When copying the data below, keep only the lines from the one with "An example of the use of Grating Couplers with Horizontal" through the one with "de la tecnología", word for word, and skip the pictures.

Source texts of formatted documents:
—————

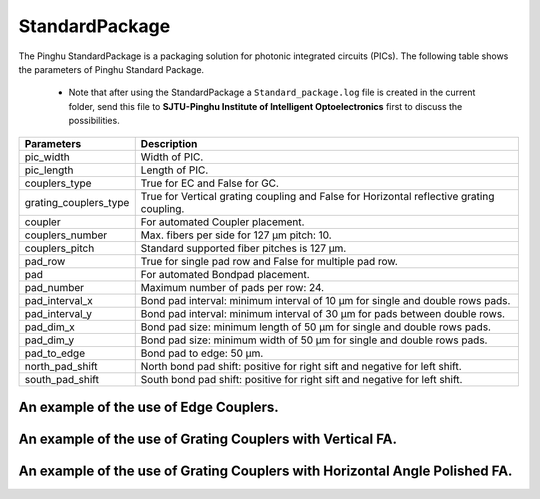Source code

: StandardPackage
############################

The Pinghu StandardPackage is a packaging solution for photonic integrated circuits (PICs). The following table shows the parameters of Pinghu Standard Package.

    * Note that after using the StandardPackage a ``Standard_package.log`` file is created in the current folder, send this file to **SJTU-Pinghu Institute of Intelligent Optoelectronics** first to discuss the possibilities.

+----------------------+------------------------------------------------------------------------------------------------------+
| Parameters           | Description                                                                                          |
+======================+======================================================================================================+
|pic_width             | Width of PIC.                                                                                        |
+----------------------+------------------------------------------------------------------------------------------------------+
|pic_length            | Length of PIC.                                                                                       |
+----------------------+------------------------------------------------------------------------------------------------------+
|couplers_type         | True for EC and False for GC.                                                                        |
+----------------------+------------------------------------------------------------------------------------------------------+
|grating_couplers_type | True for Vertical grating coupling and False for Horizontal reflective grating coupling.             |
+----------------------+------------------------------------------------------------------------------------------------------+
|coupler               | For automated Coupler placement.                                                                     |
+----------------------+------------------------------------------------------------------------------------------------------+
|couplers_number       | Max. fibers per side for 127 µm pitch: 10.                                                           |
+----------------------+------------------------------------------------------------------------------------------------------+
|couplers_pitch        | Standard supported fiber pitches is 127 µm.                                                          |
+----------------------+------------------------------------------------------------------------------------------------------+
|pad_row               |True for single pad row and False for multiple pad row.                                               |
+----------------------+------------------------------------------------------------------------------------------------------+
|pad                   | For automated Bondpad placement.                                                                     |
+----------------------+------------------------------------------------------------------------------------------------------+
|pad_number            | Maximum number of pads per row: 24.                                                                  |
+----------------------+------------------------------------------------------------------------------------------------------+
|pad_interval_x        |Bond pad interval: minimum interval of 10 µm for single and double rows pads.                         |
+----------------------+------------------------------------------------------------------------------------------------------+
|pad_interval_y        |Bond pad interval: minimum interval of 30 µm for pads between double rows.                            |
+----------------------+------------------------------------------------------------------------------------------------------+
|pad_dim_x             |Bond pad size: minimum length of 50 µm for single and double rows pads.                               |
+----------------------+------------------------------------------------------------------------------------------------------+
|pad_dim_y             |Bond pad size: minimum width of 50 µm for single and double rows pads.                                |
+----------------------+------------------------------------------------------------------------------------------------------+
|pad_to_edge           |Bond pad to edge: 50 µm.                                                                              |
+----------------------+------------------------------------------------------------------------------------------------------+
|north_pad_shift       |North bond pad shift: positive for right sift and negative for left shift.                            |
+----------------------+------------------------------------------------------------------------------------------------------+
|south_pad_shift       |South bond pad shift: positive for right sift and negative for left shift.                            |
+----------------------+------------------------------------------------------------------------------------------------------+


An example of the use of Edge Couplers.
********************************************
.. image:: ../images/eg_ec.png


An example of the use of Grating Couplers with Vertical FA.
********************************************
.. image:: ../images/eg_gc_v.png

An example of the use of Grating Couplers with Horizontal Angle Polished FA.
********************************************
.. image:: ../images/eg_gc_h.png


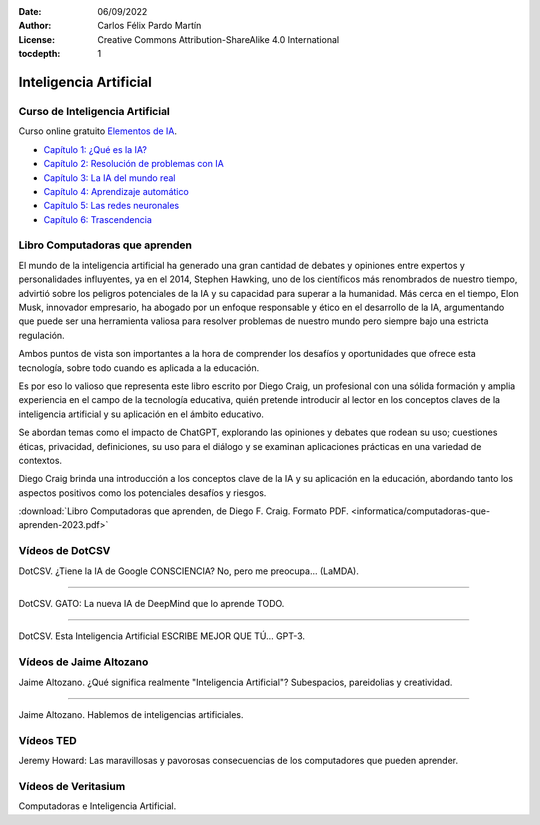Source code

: ﻿:Date: 06/09/2022
:Author: Carlos Félix Pardo Martín
:License: Creative Commons Attribution-ShareAlike 4.0 International
:tocdepth: 1

.. informatica-machine-learning:

Inteligencia Artificial
=======================

Curso de Inteligencia Artificial
--------------------------------
Curso online gratuito `Elementos de IA <https://course.elementsofai.com/es/>`__.

* `Capítulo 1: ¿Qué es la IA? <https://course.elementsofai.com/es/1>`__
* `Capítulo 2: Resolución de problemas con IA <https://course.elementsofai.com/es/2>`__
* `Capítulo 3: La IA del mundo real <https://course.elementsofai.com/es/3>`__
* `Capítulo 4: Aprendizaje automático <https://course.elementsofai.com/es/4>`__
* `Capítulo 5: Las redes neuronales <https://course.elementsofai.com/es/5>`__
* `Capítulo 6: Trascendencia <https://course.elementsofai.com/es/6>`__


Libro Computadoras que aprenden
-------------------------------
El mundo de la inteligencia artificial ha generado una gran cantidad de
debates y opiniones entre expertos y personalidades influyentes, ya en
el 2014, Stephen Hawking, uno de los científicos más renombrados de
nuestro tiempo, advirtió sobre los peligros potenciales de la IA y su
capacidad para superar a la humanidad.
Más cerca en el tiempo, Elon Musk, innovador empresario, ha abogado por
un enfoque responsable y ético en el desarrollo de la IA, argumentando
que puede ser una herramienta valiosa para resolver problemas de nuestro
mundo pero siempre bajo una estricta regulación.

Ambos puntos de vista son importantes a la hora de comprender los
desafíos y oportunidades que ofrece esta tecnología, sobre todo cuando
es aplicada a la educación.

Es por eso lo valioso que representa este libro escrito por Diego Craig,
un profesional con una sólida formación y amplia experiencia en el campo
de la tecnología educativa, quién pretende introducir al lector en los
conceptos claves de la inteligencia artificial y su aplicación en el
ámbito educativo.

Se abordan temas como el impacto de ChatGPT, explorando las opiniones y
debates que rodean su uso; cuestiones éticas, privacidad, definiciones,
su uso para el diálogo y se examinan aplicaciones prácticas en una
variedad de contextos.

Diego Craig brinda una introducción a los conceptos clave de la IA y
su aplicación en la educación, abordando tanto los aspectos positivos
como los potenciales desafíos y riesgos.

.. image:: informatica/_images/informatica-computadoras-que-aprenden.jpg
   :align: center

:download:`Libro Computadoras que aprenden, de Diego F. Craig. Formato PDF.
<informatica/computadoras-que-aprenden-2023.pdf>`


Vídeos de DotCSV
----------------

DotCSV. ¿Tiene la IA de Google CONSCIENCIA? No, pero me preocupa... (LaMDA).

.. raw:: html

   <div class="video-center">
   <iframe src="https://www.youtube-nocookie.com/embed/Ko7WFx4rUw0"
   frameborder="0" allow="accelerometer; autoplay; encrypted-media;
   gyroscope; picture-in-picture" allowfullscreen></iframe>
   </div>

----

DotCSV. GATO: La nueva IA de DeepMind que lo aprende TODO.

.. raw:: html

   <div class="video-center">
   <iframe src="https://www.youtube-nocookie.com/embed/EoZFxj-qhUY"
   frameborder="0" allow="accelerometer; autoplay; encrypted-media;
   gyroscope; picture-in-picture" allowfullscreen></iframe>
   </div>

----

DotCSV. Esta Inteligencia Artificial ESCRIBE MEJOR QUE TÚ... GPT-3.

.. raw:: html

   <div class="video-center">
   <iframe src="https://www.youtube-nocookie.com/embed/C1eOiOkD_8A"
   frameborder="0" allow="accelerometer; autoplay; encrypted-media;
   gyroscope; picture-in-picture" allowfullscreen></iframe>
   </div>


Vídeos de Jaime Altozano
------------------------

Jaime Altozano. ¿Qué significa realmente "Inteligencia Artificial"?
Subespacios, pareidolias y creatividad.

.. raw:: html

   <div class="video-center">
   <iframe src="https://www.youtube-nocookie.com/embed/3eMmmj3roOs"
   frameborder="0" allow="accelerometer; autoplay; encrypted-media;
   gyroscope; picture-in-picture" allowfullscreen></iframe>
   </div>

----

Jaime Altozano. Hablemos de inteligencias artificiales.

.. raw:: html

   <div class="video-center">
   <iframe src="https://www.youtube-nocookie.com/embed/GqKnlBq2MA4"
   frameborder="0" allow="accelerometer; autoplay; encrypted-media;
   gyroscope; picture-in-picture" allowfullscreen></iframe>
   </div>


Vídeos TED
----------

Jeremy Howard: Las maravillosas y pavorosas consecuencias de los
computadores que pueden aprender.

.. raw:: html

   <div class="video-center">
   <iframe src="https://www.youtube-nocookie.com/embed/t4kyRyKyOpo"
   frameborder="0" allow="accelerometer; autoplay; encrypted-media;
   gyroscope; picture-in-picture" allowfullscreen></iframe>
   </div>


Vídeos de Veritasium
--------------------
Computadoras e Inteligencia Artificial.

.. raw:: html

   <div class="video-center">
   <iframe src="https://www.youtube-nocookie.com/embed/qNtxODk_Lmk"
   frameborder="0" allow="accelerometer; autoplay; encrypted-media;
   gyroscope; picture-in-picture" allowfullscreen></iframe>
   </div>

—————

WRITTEN SOLUTION:
An example of the use of Grating Couplers with Horizontal Angle Polished FA.
********************************************
.. image:: ../images/eg_gc_h.png


Source code

: ﻿:Date: 06/09/2022
:Author: Carlos Félix Pardo Martín
:License: Creative Commons Attribution-ShareAlike 4.0 International
:tocdepth: 1

.. informatica-machine-learning:

Inteligencia Artificial
=======================

Curso de Inteligencia Artificial
--------------------------------
Curso online gratuito `Elementos de IA <https://course.elementsofai.com/es/>`__.

* `Capítulo 1: ¿Qué es la IA? <https://course.elementsofai.com/es/1>`__
* `Capítulo 2: Resolución de problemas con IA <https://course.elementsofai.com/es/2>`__
* `Capítulo 3: La IA del mundo real <https://course.elementsofai.com/es/3>`__
* `Capítulo 4: Aprendizaje automático <https://course.elementsofai.com/es/4>`__
* `Capítulo 5: Las redes neuronales <https://course.elementsofai.com/es/5>`__
* `Capítulo 6: Trascendencia <https://course.elementsofai.com/es/6>`__


Libro Computadoras que aprenden
-------------------------------
El mundo de la inteligencia artificial ha generado una gran cantidad de
debates y opiniones entre expertos y personalidades influyentes, ya en
el 2014, Stephen Hawking, uno de los científicos más renombrados de
nuestro tiempo, advirtió sobre los peligros potenciales de la IA y su
capacidad para superar a la humanidad.
Más cerca en el tiempo, Elon Musk, innovador empresario, ha abogado por
un enfoque responsable y ético en el desarrollo de la IA, argumentando
que puede ser una herramienta valiosa para resolver problemas de nuestro
mundo pero siempre bajo una estricta regulación.

Ambos puntos de vista son importantes a la hora de comprender los
desafíos y oportunidades que ofrece esta tecnología, sobre todo cuando
es aplicada a la educación.

Es por eso lo valioso que representa este libro escrito por Diego Craig,
un profesional con una sólida formación y amplia experiencia en el campo
de la tecnología educativa, quién pretende introducir al lector en los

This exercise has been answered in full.